2.Injecting High-Pressure Fluid: High-pressure fluid (usually water or another suitable liquid) is injected into the tube. The pressure can reach several thousand bars, causing the metal tube to expand and conform tightly to the mold’s interior surface, forming the complex shape required.
Shaping and Cooling:
1.Maintaining Pressure: Once the metal tube fully conforms to the mold, it is held under pressure for a specified period to stabilize the shape and reduce any elastic recovery effects.
2.Cooling: The component is then cooled down, which helps to solidify the shape and prevent deformation after pressure release.
Releasing Pressure and Removing from the Mold:
1.Pressure Release: After the shaping is complete, the high-pressure fluid is slowly released to avoid any sudden shape changes or damage.
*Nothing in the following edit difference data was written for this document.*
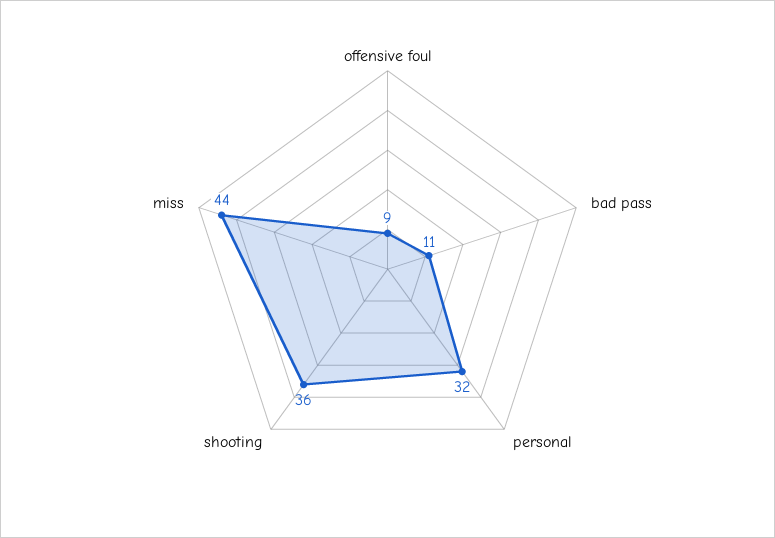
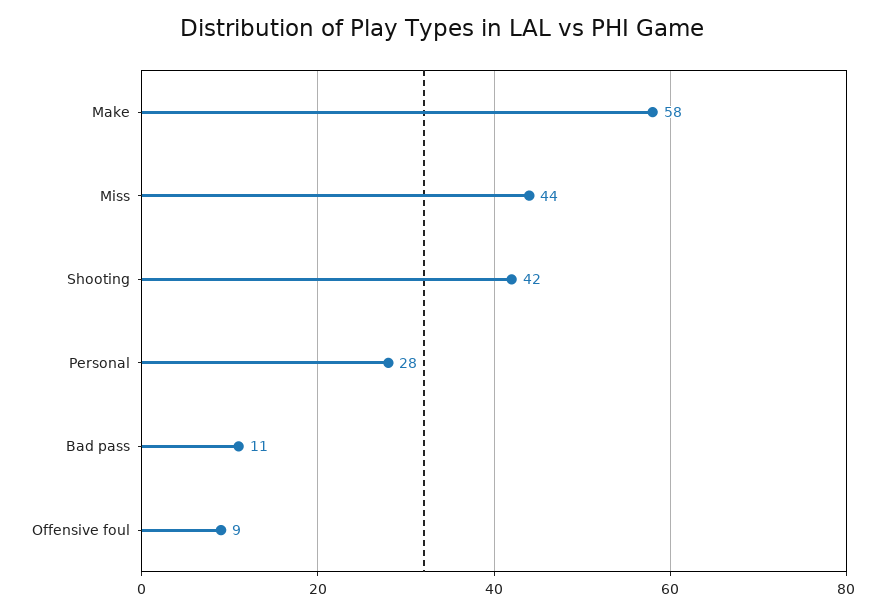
  {
    "offensive foul": 9,
    "bad pass": 11,
-   "personal": 32,
+   "personal": 28,
-   "shooting": 36,
+   "shooting": 42,
-   "miss": 44
+   "miss": 44,
+   "Make": 58
  }

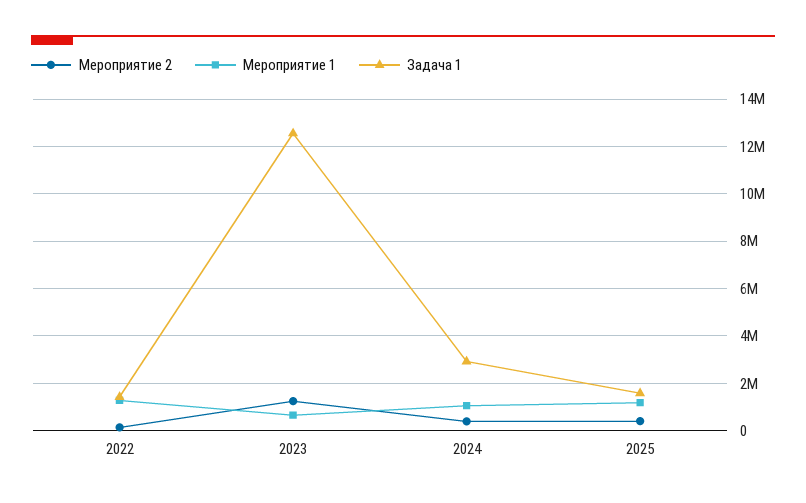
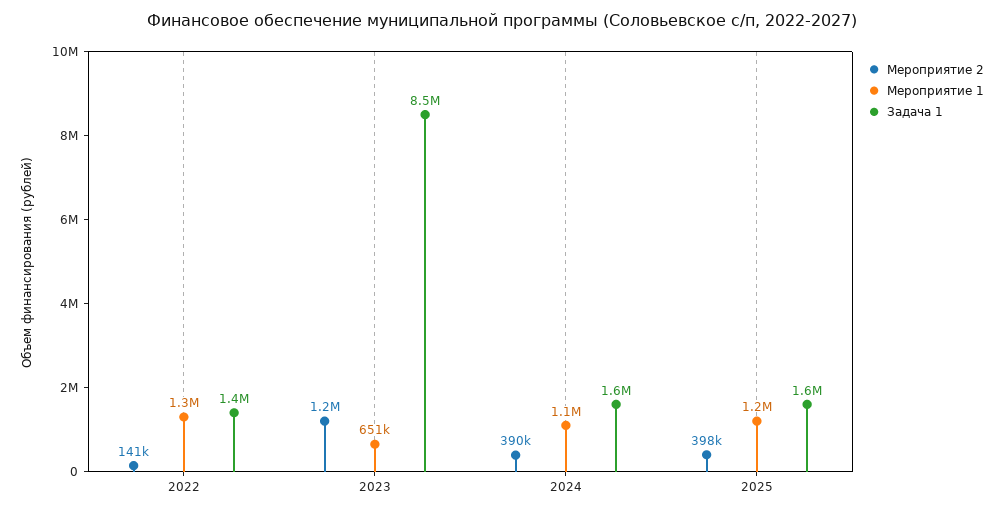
  {
    "Мероприятие 2": {
      "2022": 141000,
      "2023": 1200000,
      "2024": 390000,
      "2025": 398000
    },
    "Мероприятие 1": {
      "2022": 1300000,
      "2023": 651000,
      "2024": 1100000,
      "2025": 1200000
    },
    "Задача 1": {
      "2022": 1400000,
-     "2023": 12500000,
+     "2023": 8500000,
-     "2024": 3000000,
+     "2024": 1600000,
      "2025": 1600000
    }
  }

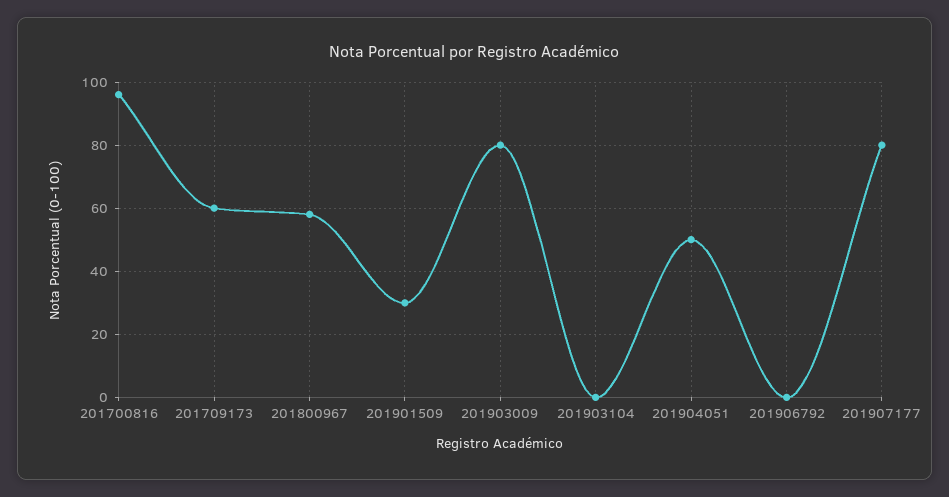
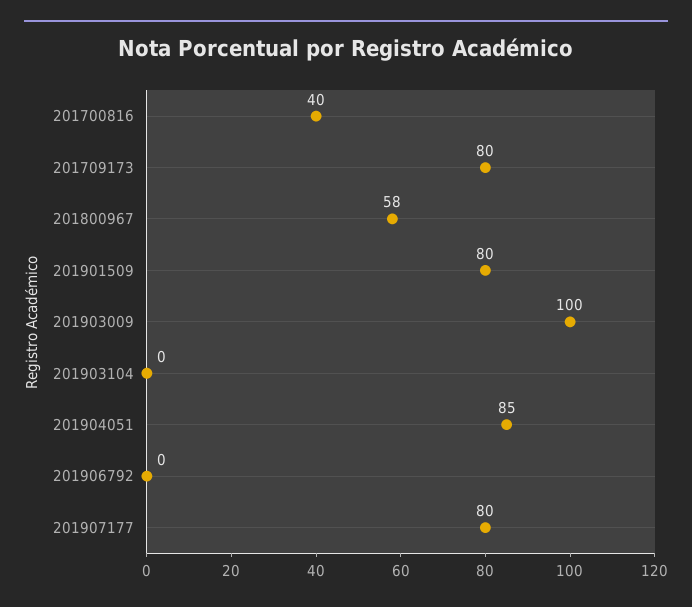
  {
-   "201700816": 95,
+   "201700816": 40,
-   "201709173": 60,
+   "201709173": 80,
    "201800967": 58,
-   "201901509": 30,
+   "201901509": 80,
-   "201903009": 80,
+   "201903009": 100,
    "201903104": 0,
-   "201904051": 50,
+   "201904051": 85,
    "201906792": 0,
    "201907177": 80
  }

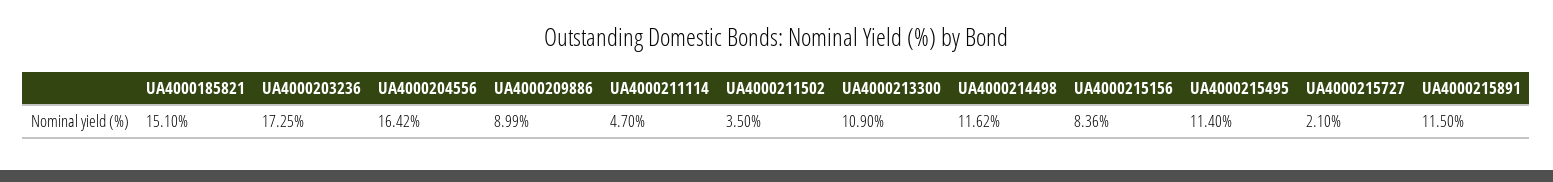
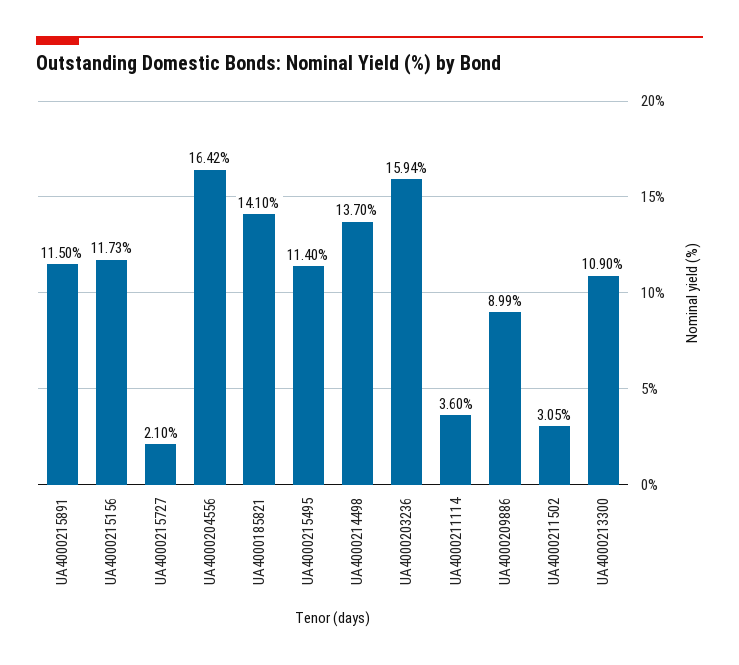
  {
-   "UA4000185821": 15.1,
+   "UA4000185821": 14.1,
-   "UA4000203236": 17.25,
+   "UA4000203236": 15.94,
    "UA4000204556": 16.42,
    "UA4000209886": 8.99,
-   "UA4000211114": 4.7,
+   "UA4000211114": 3.6,
-   "UA4000211502": 3.5,
+   "UA4000211502": 3.05,
    "UA4000213300": 10.9,
-   "UA4000214498": 11.62,
+   "UA4000214498": 13.7,
-   "UA4000215156": 8.36,
+   "UA4000215156": 11.73,
    "UA4000215495": 11.4,
    "UA4000215727": 2.1,
    "UA4000215891": 11.5
  }

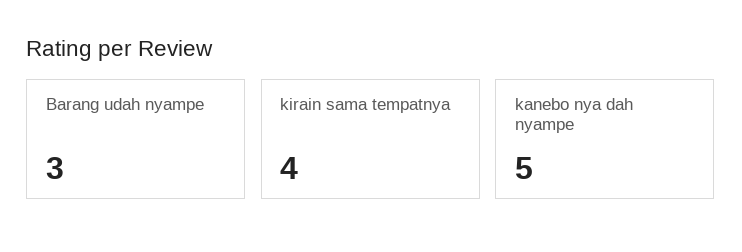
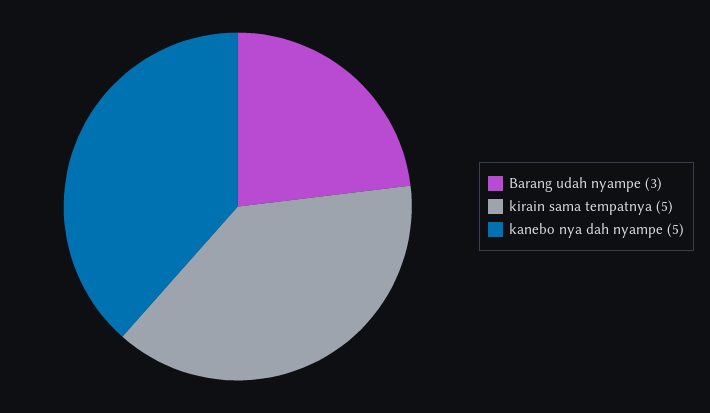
  {
    "Barang udah nyampe": 3,
-   "kirain sama tempatnya": 4,
+   "kirain sama tempatnya": 5,
    "kanebo nya dah nyampe": 5
  }

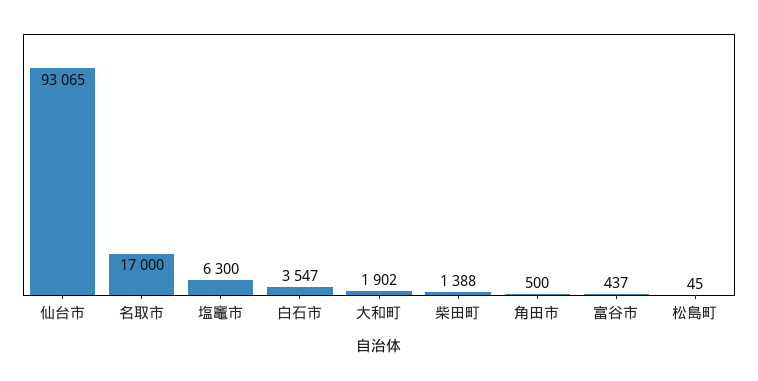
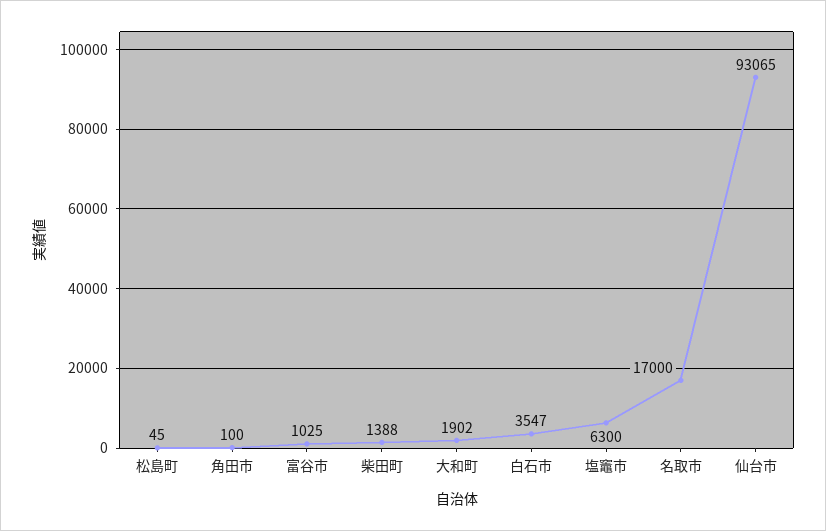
  {
    "仙台市": 93065,
    "名取市": 17000,
    "塩竈市": 6300,
    "白石市": 3547,
    "大和町": 1902,
    "柴田町": 1388,
-   "角田市": 500,
+   "角田市": 100,
-   "富谷市": 437,
+   "富谷市": 1025,
    "松島町": 45
  }

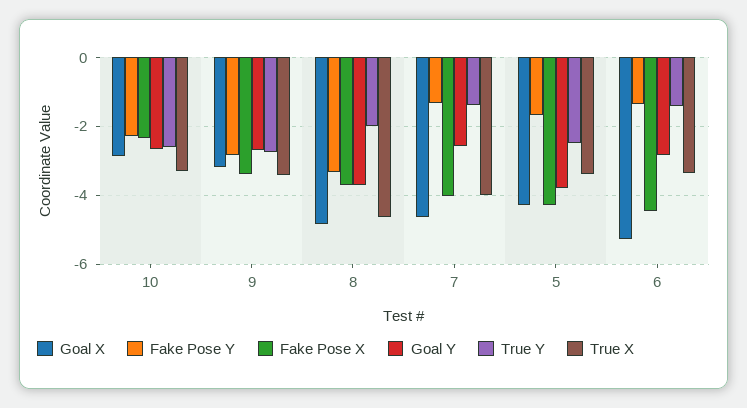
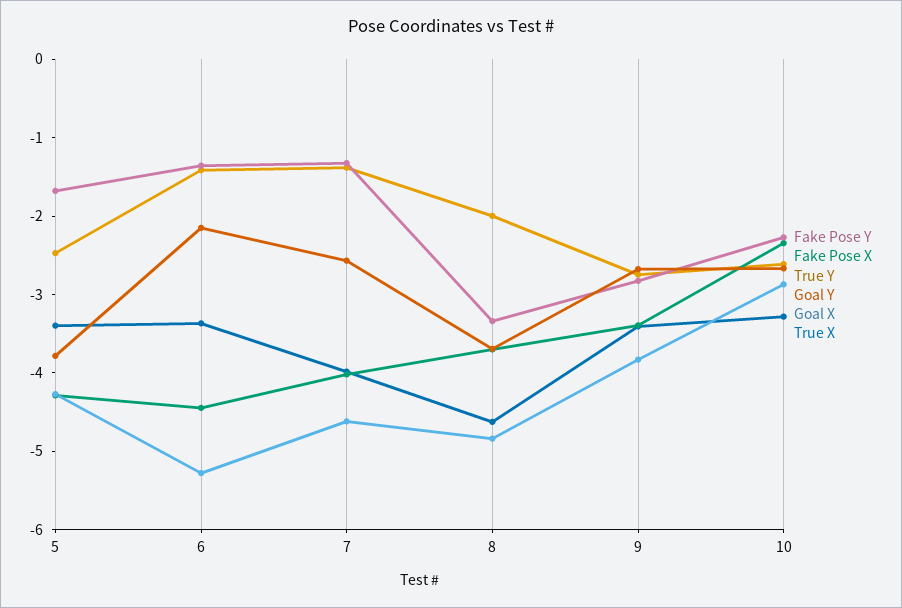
  {
    "Goal X": {
      "10": -2.8,
-     "9": -3.2,
+     "9": -3.8,
      "8": -4.8,
      "7": -4.6,
      "5": -4.2,
      "6": -5.2
    },
    "Fake Pose Y": {
      "10": -2.2,
      "9": -2.8,
      "8": -3.4,
      "7": -1.4,
      "5": -1.6,
      "6": -1.4
    },
    "Fake Pose X": {
      "10": -2.4,
      "9": -3.4,
      "8": -3.8,
      "7": -4,
      "5": -4.2,
      "6": -4.4
    },
    "Goal Y": {
      "10": -2.6,
      "9": -2.6,
      "8": -3.6,
      "7": -2.6,
      "5": -3.8,
-     "6": -2.8
+     "6": -2.2
    },
    "True Y": {
      "10": -2.6,
      "9": -2.8,
      "8": -2,
      "7": -1.4,
      "5": -2.4,
      "6": -1.4
    },
    "True X": {
      "10": -3.2,
      "9": -3.4,
      "8": -4.6,
      "7": -4,
      "5": -3.4,
      "6": -3.4
    }
  }

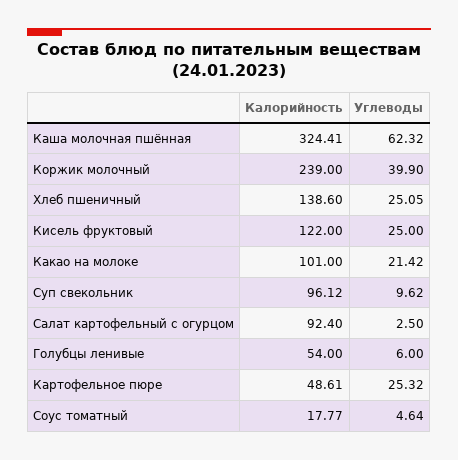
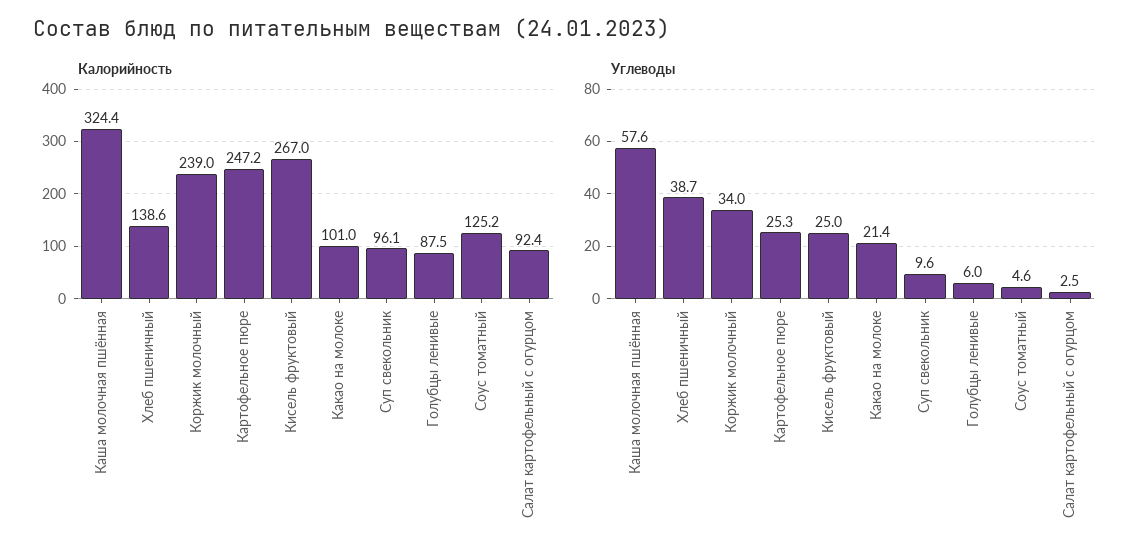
  {
    "Калорийность": {
      "Каша молочная пшённая": 324.41,
      "Коржик молочный": 239,
      "Хлеб пшеничный": 138.6,
-     "Кисель фруктовый": 122,
+     "Кисель фруктовый": 267,
      "Какао на молоке": 101,
      "Суп свекольник": 96.12,
      "Салат картофельный с огурцом": 92.4,
-     "Голубцы ленивые": 54,
+     "Голубцы ленивые": 87.5,
-     "Картофельное пюре": 48.61,
+     "Картофельное пюре": 247.2,
-     "Соус томатный": 17.77
+     "Соус томатный": 125.2
    },
    "Углеводы": {
-     "Каша молочная пшённая": 62.32,
+     "Каша молочная пшённая": 57.6,
-     "Коржик молочный": 39.9,
+     "Коржик молочный": 34,
-     "Хлеб пшеничный": 25.05,
+     "Хлеб пшеничный": 38.7,
      "Кисель фруктовый": 25,
      "Какао на молоке": 21.42,
      "Суп свекольник": 9.62,
      "Салат картофельный с огурцом": 2.5,
      "Голубцы ленивые": 6,
      "Картофельное пюре": 25.32,
      "Соус томатный": 4.64
    }
  }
2.Removing the Formed Component: The newly formed metal part is extracted from the mold.
Post-Processing:
1.Trimming and Surface Finishing: The formed component undergoes further processing to trim excess material and refine the surface. Techniques such as polishing, sandblasting, or electroplating may be used to achieve a high-quality finish.
2.Assembly and Vacuum Sealing: The inner and outer walls of the thermos cup are assembled together and welded to create a vacuum seal. This vacuum layer is crucial for the thermos cup’s insulating performance, effectively minimizing heat transfer.
Advantages of Hydroforming
Reduced Forming Steps:
In the hydroforming process, the punches not only seal the tube but also provide axial force, which helps in material feeding and enhances the tube’s forming capability. This allows for multi-section parts to be formed in a single operation. Moreover, the good overall integrity of hydroformed parts means that the amount of welding required is reduced. Some hydroformed components may not require assembly welding at all.
Higher Material Utilization and Weight Reduction:
Hydroformed parts typically require only one set of molds, while traditional stamping and welding often require three or more steps and additional molds, which significantly increases tooling and subsequent manufacturing costs. Fewer steps lead to less process waste. Hydroformed parts can achieve up to a one-third reduction in weight compared to stamped and welded assemblies, and material utilization can improve by about 40%.
High-Quality Products:
Parts made using hydroforming have excellent integrity, leading to higher strength and stiffness. The reduced number of welds means fewer stress-concentrating weld joints, resulting in higher-quality parts.
Reduced Pollution:
Hydroforming is an environmentally friendly forming technique. Compared to traditional stamping and welding, it generates less noise pollution and creates a better working environment. Hydroforming is faster, simpler, more efficient, and less costly than traditional tube processing methods. Additionally, it allows for a greater variety of shapes and higher degrees of customization.
This process not only meets the aesthetic and functional needs of various consumers but also brings better economic returns for businesses and water bottle manufacturers. Consequently, hydroforming is set to become the mainstream technique for tube processing.
Examples of Hydroforming Applied in Insulated Bottle Manufacturing
In the production of insulated bottles, the hydroforming process is particularly effective for shaping the inner and outer walls. Here’s how some renowned brands utilize this technology:
Hydro Flask and YETI:
These brands employ hydroforming techniques to manufacture the inner and outer walls of their bottles. This process imparts exceptional strength and insulation performance to the bottle bodies.
The hydroforming method enables the creation of bottles in a seamless manner. This reduces the risk of liquid leakage and enhances the product’s durability and aesthetics.
Overall, hydroforming technology provides a highly efficient, precise, and quality-driven solution for insulated bottle manufacturing. It ensures that modern insulated bottles are not only functionally superior but also visually appealing.